I am working with the R programming language.
I have this problem where I am trying to find out the pairwise intersection between two shapefiles (i.e. the percentage that each polygon from the first shapefile is intersected by all polygons in the second shapefile).

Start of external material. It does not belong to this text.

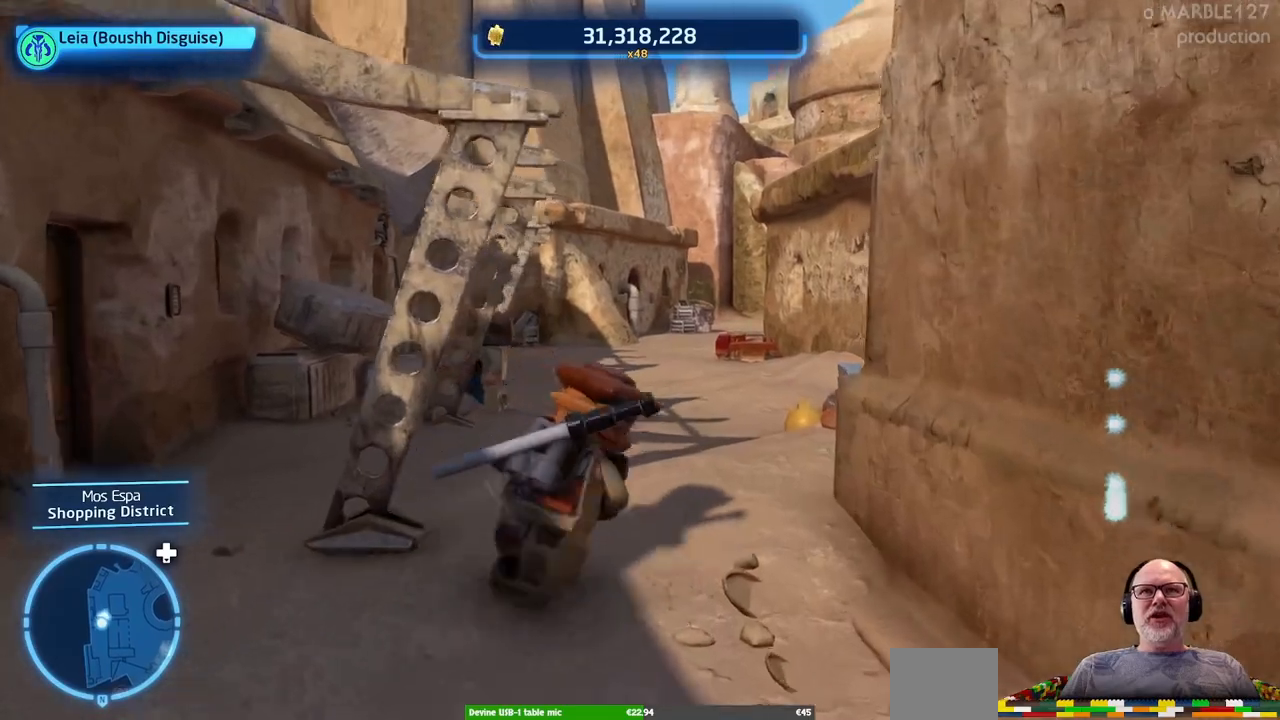
{"dt_ms": 1000, "buttons": [], "left_stick": "up-left", "right_stick": "center"}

I think I figured out a basic way to solve this problem:
# Load libraries
library(sf)
library(dplyr)
# Download zip files
url_1 <- "https://www12.statcan.gc.ca/census-recensement/alternative_alternatif.cfm?l=eng&dispext=zip&teng=lada000b21a_e.zip&k=%20%20%20151162&loc=//www12.statcan.gc.ca/census-recensement/2021/geo/sip-pis/boundary-limites/files-fichiers/lada000b21a_e.zip"

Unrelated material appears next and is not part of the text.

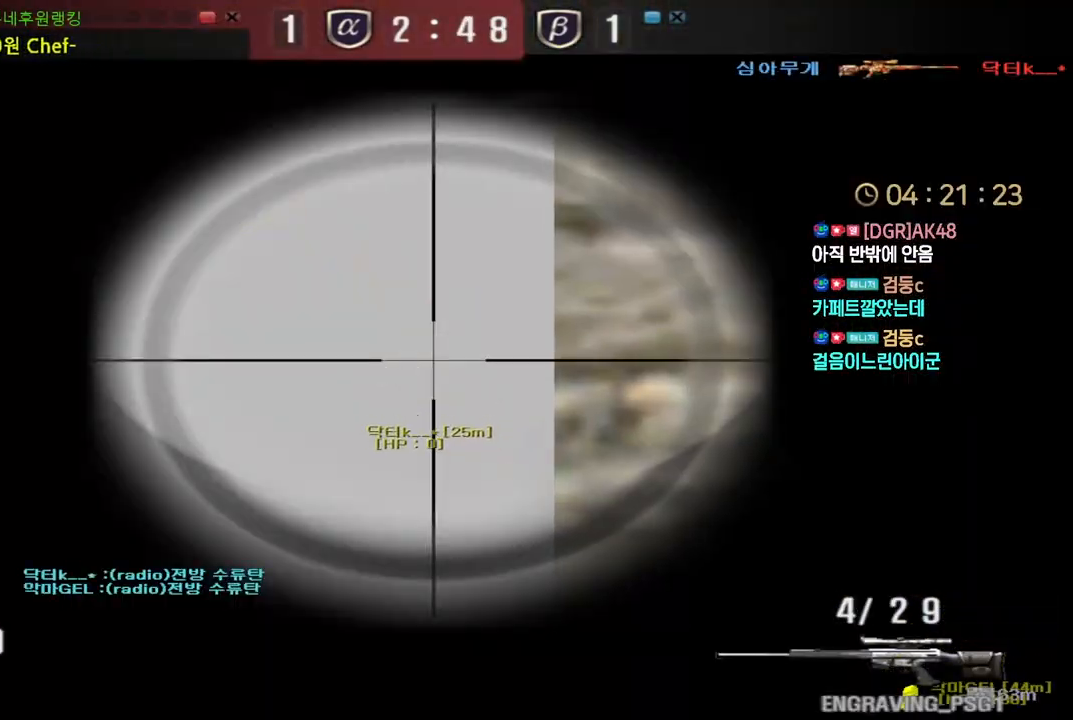
Gameplay with keyboard; each line is a JSON object with the keys held at the frame after it. "events" lists presses ("down") and releases ("up") of "a", "ctrl", "d", "e", "f", "q", "r", "s", "shift", "space", "tab" and "w" between this image and that frame as [ms after this image, input, new state], when the widget could be followed in between. No other keys are recorded. Mouse input is not recorded.
{"keys": ["d", "w"], "events": [[167, "shift", "up"], [217, "d", "down"], [217, "w", "down"], [267, "q", "down"], [367, "q", "up"]]}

url_2 <- "https://www12.statcan.gc.ca/census-recensement/alternative_alternatif.cfm?l=eng&dispext=zip&teng=lpc_000b21a_e.zip&k=%20%20%20%20%207778&loc=//www12.statcan.gc.ca/census-recensement/2021/geo/sip-pis/boundary-limites/files-fichiers/lpc_000b21a_e.zip"
download.file(url_1, destfile = "lada000b21a_e.zip")

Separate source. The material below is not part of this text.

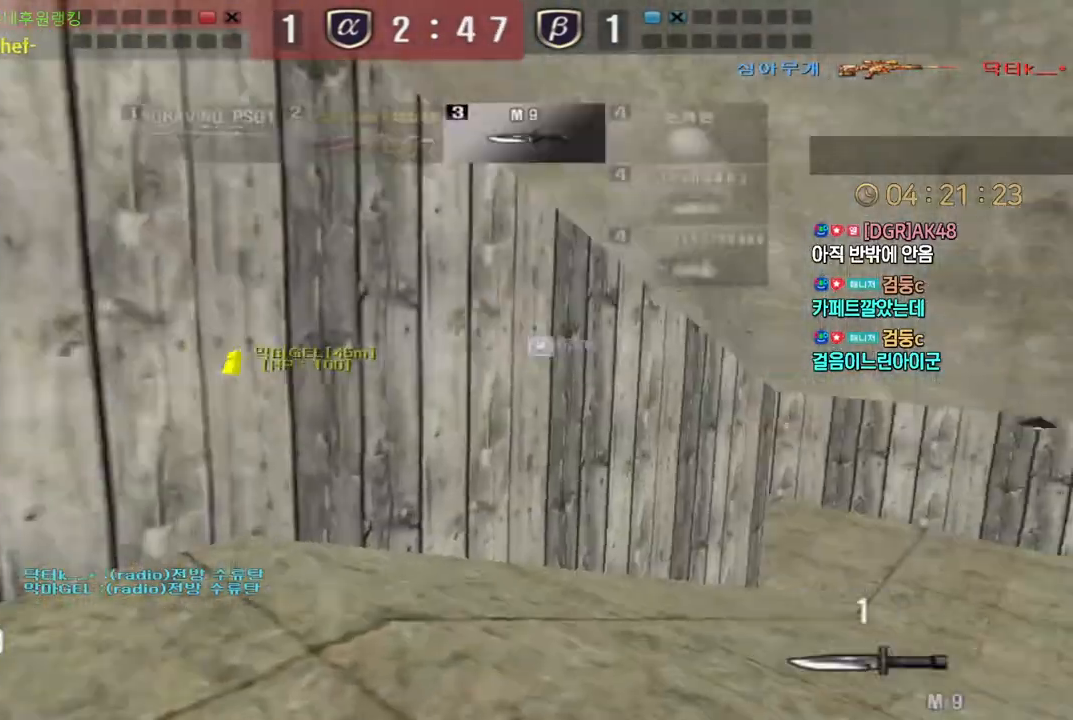
{"keys": ["d", "w"], "events": [[283, "ctrl", "down"], [283, "d", "up"], [300, "w", "up"], [367, "ctrl", "up"], [367, "d", "down"], [367, "w", "down"]]}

download.file(url_2, destfile = "lpc_000b21a_e.zip")
# Extract zip files
unzip("lada000b21a_e.zip")
unzip("lpc_000b21a_e.zip")
# Read shapefiles
file_1 <- st_read("lada000b21a_e.shp")
file_2 <- st_read("lpc_000b21a_e.shp")
# Reproject if necessary
file_1 <- st_transform(file_1, "+proj=longlat +datum=WGS84")
file_2 <- st_transform(file_2, "+proj=longlat +datum=WGS84")
# Repair invalid geometries in file_1
file_1$geometry <- st_make_valid(file_1$geometry)
# Repair invalid geometries in file_2
file_2$geometry <- st_make_valid(file_2$geometry)
# Use st_intersection to find overlapping polygons
intersections <- st_intersection(file_1, file_2)
# Check for invalid features
invalid_features <- st_is_valid(intersections)
# Remove invalid features
intersections <- intersections[invalid_features, ]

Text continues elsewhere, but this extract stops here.